Keratoconus symptoms generally start as a normal blurred vision, not unlike the blurriness from more common refractive errors or astigmatism.
The hallmark symptom of keratoconus, however, is a scattering of ghost images around an object. This can also appear as streaking or flaring distortions, and is often accompanied by sensitivity to bright lights and occasional itchiness.
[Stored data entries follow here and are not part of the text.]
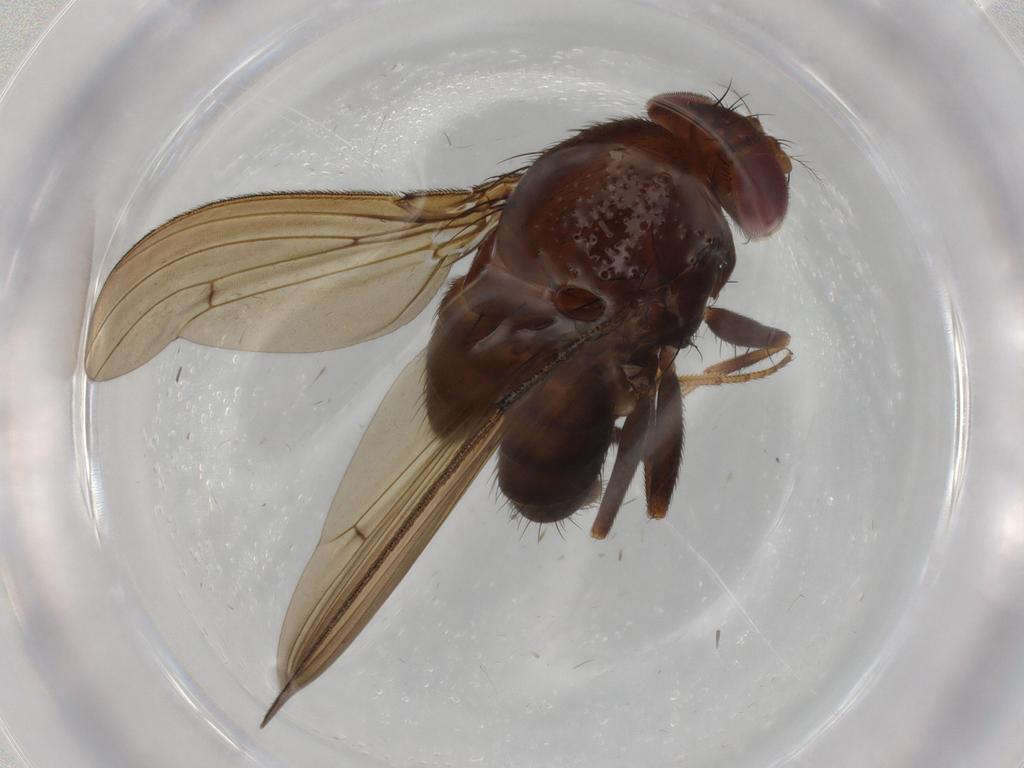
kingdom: Animalia
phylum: Arthropoda
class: Insecta
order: Diptera
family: Drosophilidae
Keratoconus also generally causes poor night vision. Visual distortions and blurriness are more pronounced in low light conditions, because the pupil opens to capture more light, and in doing so exposes more of the irregular surface of the cornea.
Treatment for keratoconus
Eyeglasses and normal, soft contact lenses can help with the mildest cases, successfully correcting visual acuity problems. As the diseases progresses, rigid gas permeable (RGP) lenses are often fitted to correct for visual acuity, partly by conforming less to the changing shape of the cornea. Lenses for keratoconus correct the visual problems, but don’t delay the progression of the disease.
As the disease worsens, special contacts and surgery become the most effective corrective options.
Surgery and cornea transplants
Corneal transplants, also known as keratoplasty, are common, safe and effective. Patients do, however, often still need some type of normal visual correction.
In transplanting a cornea, a surgeon removes the patient’s cornea and grafts a replacement cornea from a donor. Because the cornea doesn’t have its own direct blood supply, donor corneas don’t need to be blood-type matched. Visual outcomes are generally great, regardless of the severity of the disease, surgical technique and other factors.
Corneal ring implants, or Intacs, are a recent FDA-approved surgical alternative to corneal transplants. Thin arcs are inserted through small incisions in the rim of the cornea, creating a barely noticeable ring in the eye. These push against the curvature of the cornea in order to flatten the peak of the keratoconus cone, returning it to a more normal shape.
Corneal collagen cross-linking (CXL) is a developing treatment studied in Europe and currently undergoing clinical trials in the United States. Collagen cross-links are the cornea’s natural anchors. Cross-linking treatment involves saturating the cornea with special eye drops, then activating the solution with ultraviolet light, in order to increase the amount of collagen cross-linking. While cross-linking doesn’t cure keratoconus, studies are encouraging about its potential to arrest the progression of the disease.
If you’re worried about possible or worsening keratoconus, talk to your eye doctor. Your eye doctor is your ally in assessing your visual health and your treatment options, and can do a thorough diagnosis for keratoconus. Regular eye exams are also a great way for your eye doctor to monitor your eyes and vision to keep them healthy as long as possible.
Nothing in this article is to be construed as medical advice, nor is it intended to replace the recommendations of a medical professional. For specific questions, please see your eye care practitioner.